Practical Uses of Dependent Types in Programming

type-systems

I've been reading about this thing called dependent types.

So for example imagine a function firstNPrimes(int n) which returns an array of length n. In other words the type it returned would be int[n]. (In normal programming languages without dependent types all we can say is it returns int[] where the type doesn't specify the array length.)

I'm not entirely sure how useful this is though. I suppose if you had a cross product (into which that first function could be sent as arguments):

int[3] Cross(int[3] A, int[3] B){..}

which only worked on 3 dimensional vectors then maybe the compiler could type check this and avoid pointer issues.

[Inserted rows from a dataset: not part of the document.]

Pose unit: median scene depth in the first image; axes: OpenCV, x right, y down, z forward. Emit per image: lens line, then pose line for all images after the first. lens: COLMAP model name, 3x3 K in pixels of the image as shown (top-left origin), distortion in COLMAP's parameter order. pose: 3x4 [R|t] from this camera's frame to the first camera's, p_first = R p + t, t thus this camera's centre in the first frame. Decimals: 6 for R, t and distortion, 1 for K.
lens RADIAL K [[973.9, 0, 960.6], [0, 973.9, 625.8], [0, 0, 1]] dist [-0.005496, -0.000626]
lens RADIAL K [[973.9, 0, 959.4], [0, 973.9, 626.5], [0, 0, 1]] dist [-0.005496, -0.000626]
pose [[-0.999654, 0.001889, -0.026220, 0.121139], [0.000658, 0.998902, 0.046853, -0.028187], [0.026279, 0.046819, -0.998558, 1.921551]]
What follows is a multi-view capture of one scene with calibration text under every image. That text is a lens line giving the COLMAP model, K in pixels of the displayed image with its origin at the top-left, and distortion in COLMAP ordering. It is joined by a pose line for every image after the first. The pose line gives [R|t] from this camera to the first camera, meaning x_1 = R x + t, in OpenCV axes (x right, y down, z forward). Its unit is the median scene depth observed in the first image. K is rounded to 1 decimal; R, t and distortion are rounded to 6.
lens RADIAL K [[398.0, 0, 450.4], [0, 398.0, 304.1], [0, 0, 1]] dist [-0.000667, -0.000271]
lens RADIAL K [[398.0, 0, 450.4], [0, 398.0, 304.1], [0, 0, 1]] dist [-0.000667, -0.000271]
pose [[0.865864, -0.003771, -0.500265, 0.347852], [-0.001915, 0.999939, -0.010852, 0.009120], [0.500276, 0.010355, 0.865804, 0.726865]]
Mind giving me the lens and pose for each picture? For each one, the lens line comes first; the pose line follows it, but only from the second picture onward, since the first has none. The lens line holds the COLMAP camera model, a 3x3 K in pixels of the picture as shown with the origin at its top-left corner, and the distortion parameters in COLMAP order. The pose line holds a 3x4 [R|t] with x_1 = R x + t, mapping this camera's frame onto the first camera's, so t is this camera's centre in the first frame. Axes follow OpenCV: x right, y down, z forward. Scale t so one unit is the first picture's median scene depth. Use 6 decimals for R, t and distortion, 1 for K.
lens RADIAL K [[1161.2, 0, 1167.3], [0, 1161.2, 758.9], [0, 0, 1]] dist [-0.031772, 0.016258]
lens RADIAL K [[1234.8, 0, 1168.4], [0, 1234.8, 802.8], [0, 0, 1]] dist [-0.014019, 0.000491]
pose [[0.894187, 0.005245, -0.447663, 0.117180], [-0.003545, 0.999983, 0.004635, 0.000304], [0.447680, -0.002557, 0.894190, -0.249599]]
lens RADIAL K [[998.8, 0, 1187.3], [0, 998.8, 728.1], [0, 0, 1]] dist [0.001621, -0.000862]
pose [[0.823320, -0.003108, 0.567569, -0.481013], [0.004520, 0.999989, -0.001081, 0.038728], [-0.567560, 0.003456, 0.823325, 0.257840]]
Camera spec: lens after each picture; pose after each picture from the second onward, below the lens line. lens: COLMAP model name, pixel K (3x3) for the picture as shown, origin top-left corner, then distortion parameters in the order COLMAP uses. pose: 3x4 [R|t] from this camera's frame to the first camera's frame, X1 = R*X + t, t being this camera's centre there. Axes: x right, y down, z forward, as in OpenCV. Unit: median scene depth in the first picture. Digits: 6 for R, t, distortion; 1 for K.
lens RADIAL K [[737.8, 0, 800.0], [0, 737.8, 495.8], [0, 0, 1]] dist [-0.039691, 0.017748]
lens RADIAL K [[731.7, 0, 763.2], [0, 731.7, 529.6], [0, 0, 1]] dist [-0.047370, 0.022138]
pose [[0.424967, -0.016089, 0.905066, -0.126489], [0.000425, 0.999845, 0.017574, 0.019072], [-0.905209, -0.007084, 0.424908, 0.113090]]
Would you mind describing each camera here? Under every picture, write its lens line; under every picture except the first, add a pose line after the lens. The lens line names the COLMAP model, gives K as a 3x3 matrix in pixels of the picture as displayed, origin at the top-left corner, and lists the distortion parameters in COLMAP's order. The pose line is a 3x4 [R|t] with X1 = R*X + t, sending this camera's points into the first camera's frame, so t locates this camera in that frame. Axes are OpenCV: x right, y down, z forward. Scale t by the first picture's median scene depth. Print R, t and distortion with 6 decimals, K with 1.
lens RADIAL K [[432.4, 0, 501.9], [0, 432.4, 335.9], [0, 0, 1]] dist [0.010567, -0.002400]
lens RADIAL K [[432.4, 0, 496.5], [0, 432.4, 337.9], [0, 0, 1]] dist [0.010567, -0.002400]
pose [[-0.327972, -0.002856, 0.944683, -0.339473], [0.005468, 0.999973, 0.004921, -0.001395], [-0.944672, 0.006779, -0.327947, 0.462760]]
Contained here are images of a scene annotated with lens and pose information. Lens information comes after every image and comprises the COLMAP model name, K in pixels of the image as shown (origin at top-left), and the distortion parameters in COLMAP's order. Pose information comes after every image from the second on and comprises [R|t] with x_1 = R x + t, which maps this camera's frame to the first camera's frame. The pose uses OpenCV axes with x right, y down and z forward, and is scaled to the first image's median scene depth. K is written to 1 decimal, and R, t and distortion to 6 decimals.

Are there any real practical uses of dependent types that would be useful in everyday programming? Or are they mainly just useful for abstract logic?

Best Answer

I think what you might be missing is the value you are depending on doesn't have to be a constant like 3. The length is often specified generically, so you may not know the exact length, but you can specify constraints on that length between your return values and different arguments.

There are a lot of functions that require n > 0, like head for example.

There are a lot of functions that take an index that must be within the size of the vector.

There are a lot of functions that take two vectors that must be the same size as each other, like a dot product for example.

Dependent typing allows you to verify all of these sorts of constraints at compile time, validating at the very edge of your system.